How Common Is Mesothelioma? Cases, Rates & Trends

Mesothelioma is rare. In 2022, 2,669 cases were reported in the United States, translating to a rate of roughly 0.65 per 100,000 people. For context, that means fewer than 1 in every 150,000 Americans is diagnosed with this cancer in a given year. Globally, about 30,633 new cases were estimated in 2022.

U.S. Cases and Long-Term Trends

Around 3,000 new cases are diagnosed annually in the U.S., a number that has been slowly declining. Mortality from mesothelioma dropped from 8.5 deaths per million in 1999 to 5.7 per million in 2020, a decrease of roughly 1.9% per year. That decline reflects tighter asbestos regulations that began decades ago, though the disease’s extremely long latency period (often 20 to 50 years between exposure and diagnosis) means cases from past exposures are still appearing. Experts expect incidence to remain stable or continue a slow decline rather than drop sharply.

Who Gets Mesothelioma

Men are diagnosed far more often than women, largely because the industries with heaviest asbestos exposure have historically employed more men. Most patients are diagnosed after age 65, consistent with the decades-long gap between asbestos exposure and tumor development. In children and young adults, mesothelioma is exceptionally rare, affecting fewer than 0.1 per 100,000 people in the U.S.

Where Rates Are Highest

Countries that industrialized early and used asbestos heavily tend to have the highest rates. Australia and New Zealand top the list, followed by Northern, Western, and Southern Europe. Luxembourg has one of the highest per-capita rates in the world at about 2.0 per 100,000, and the United Kingdom follows at roughly 1.3 per 100,000. These elevated numbers reflect widespread asbestos use in shipbuilding, construction, and manufacturing throughout the mid-20th century.

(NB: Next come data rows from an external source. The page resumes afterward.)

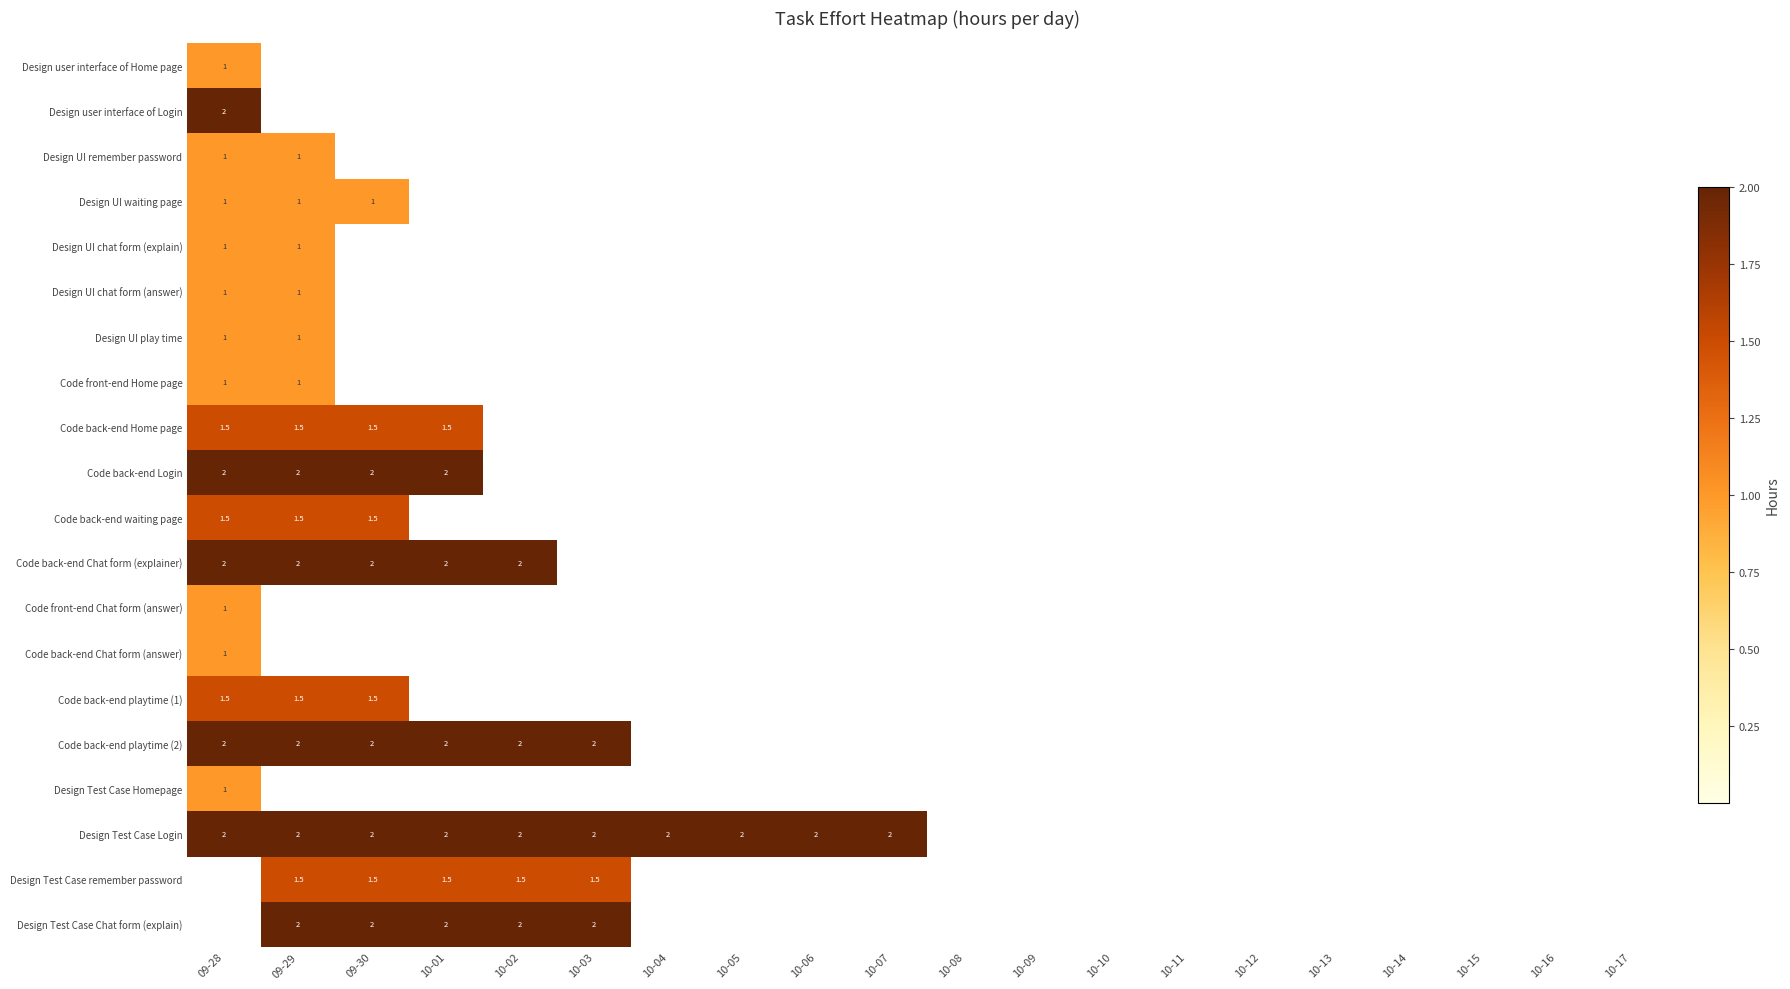

True or false: Code back-end playtime (2) has a value of 2.0 at 10-03.

True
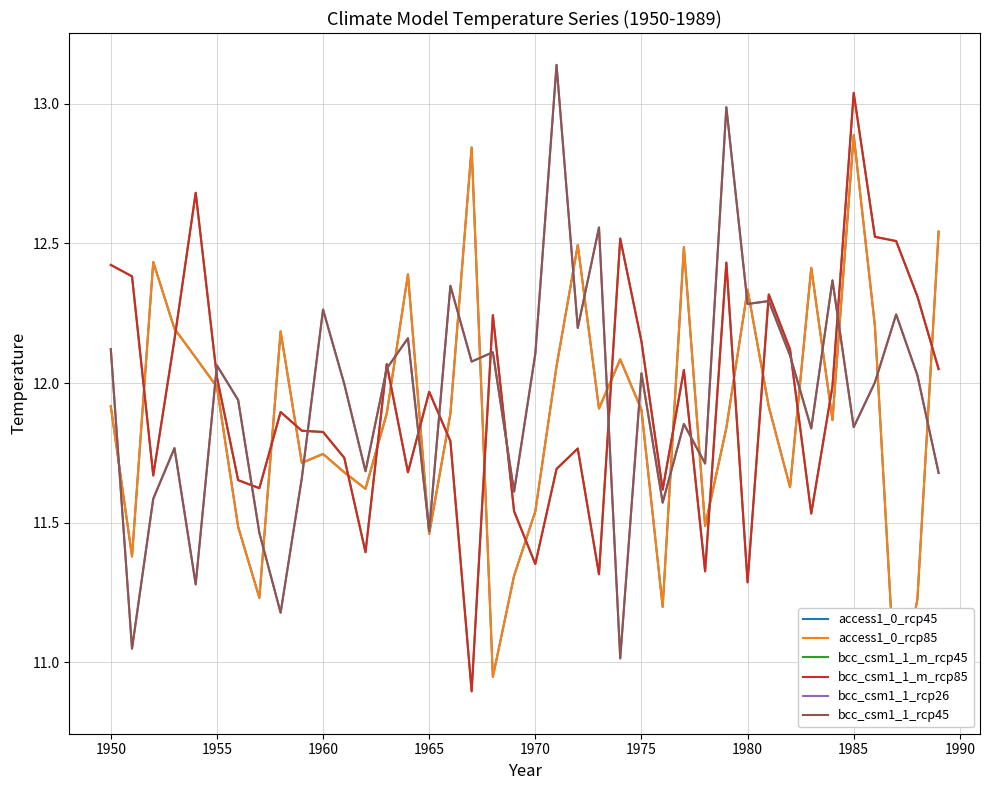

At how many categories does at least one series exceed 12?

31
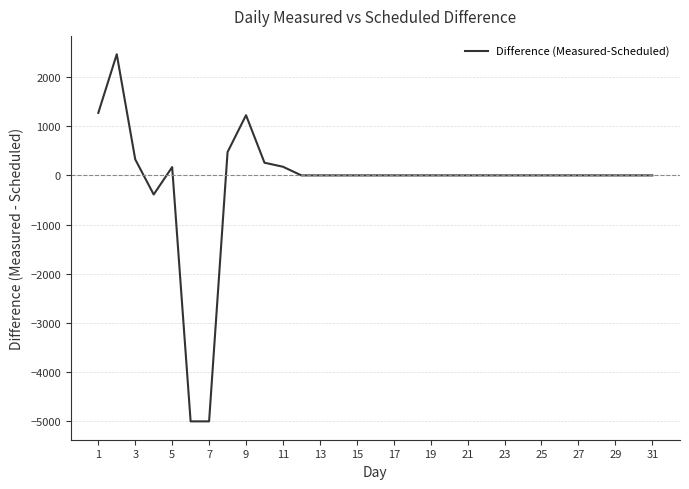

What is the maximum value shown in the chart?

2463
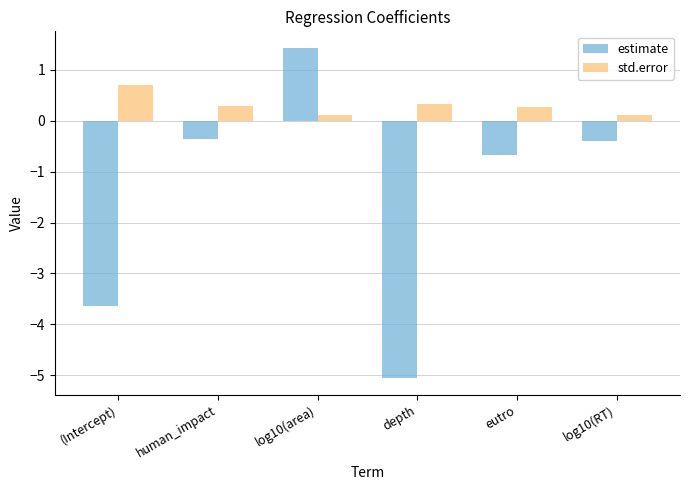

At which label is estimate closest to -1?

eutro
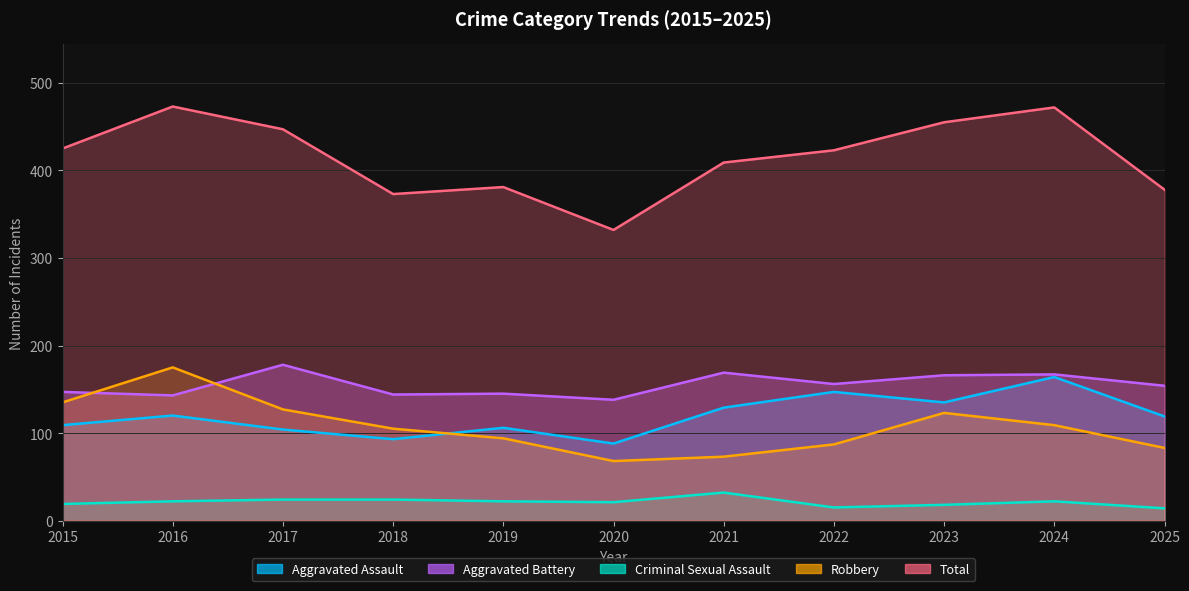

What is the average value of the Total series?

415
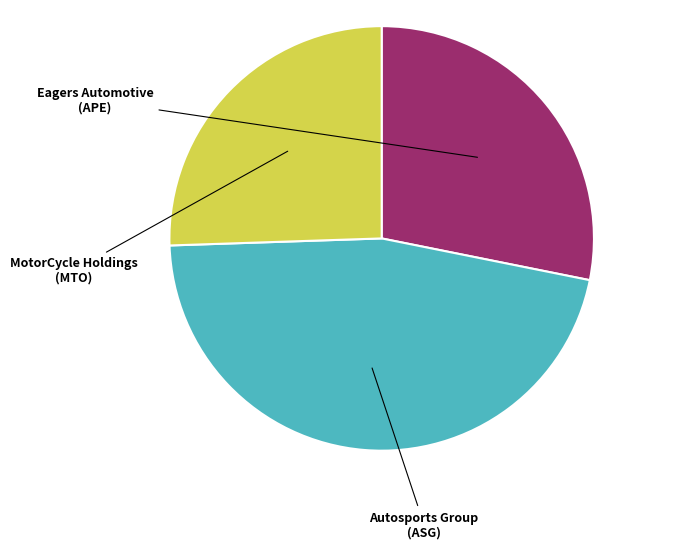

Rank the categories by value from lowest to highest.

MotorCycle Holdings Limited (ASX:MTO), Eagers Automotive Limited (ASX:APE), Autosports Group Limited (ASX:ASG)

Nations that banned asbestos later, or haven’t banned it at all, may see their peak incidence still ahead.

Types of Mesothelioma by Location

The vast majority of cases, roughly 70 to 90%, develop in the lining of the lungs (pleural mesothelioma). Peritoneal mesothelioma, which forms in the abdominal lining, accounts for 10 to 30% of cases. Rarer forms can develop in the lining of the heart or the tissue surrounding the testicles, but these make up a very small fraction of total diagnoses.

Occupations With the Highest Risk

Asbestos exposure is the dominant cause of mesothelioma, and certain industries carry disproportionate risk. A review of over 1,000 industry records from U.S. mesothelioma patients found the following breakdown:

  • Manufacturing: 22% of cases, including work with insulation, textiles, and automotive parts that historically contained asbestos.
  • Construction: 13.5%, where workers encountered asbestos in roofing, flooring, cement, and pipe insulation.
  • Educational services: 6.5%, primarily from older school buildings insulated with asbestos-containing materials.
  • Healthcare and social assistance: 8.7%, likely from asbestos in hospital infrastructure rather than clinical work itself.
  • Professional and technical services: 8.6%.

The presence of healthcare and education on this list surprises many people, but it underscores that mesothelioma risk isn’t limited to people who worked directly with raw asbestos. Anyone who spent years in buildings insulated with asbestos products could be at risk, especially if those materials were disturbed during renovations or deteriorated over time.

Why It Stays Rare but Persistent

Mesothelioma’s rarity is tied directly to the specificity of its cause. Unlike lung cancer, which has many risk factors, mesothelioma is overwhelmingly linked to asbestos fiber exposure. As developed countries phased out asbestos (the U.S. began major restrictions in the 1970s and 1980s), the pipeline of newly exposed workers shrank. But because mesothelioma can take 20 to 50 years to develop after exposure, diagnoses from that era are still occurring today. The disease also has no reliable early screening method, so most cases are caught at an advanced stage, which contributes to its low survival rates.

Asbestos hasn’t been fully banned in the United States, and it remains in widespread use in some developing countries. Older buildings, industrial sites, and natural asbestos deposits continue to create exposure opportunities. For these reasons, mesothelioma is unlikely to disappear entirely, even as annual case counts gradually fall in countries with strong regulations.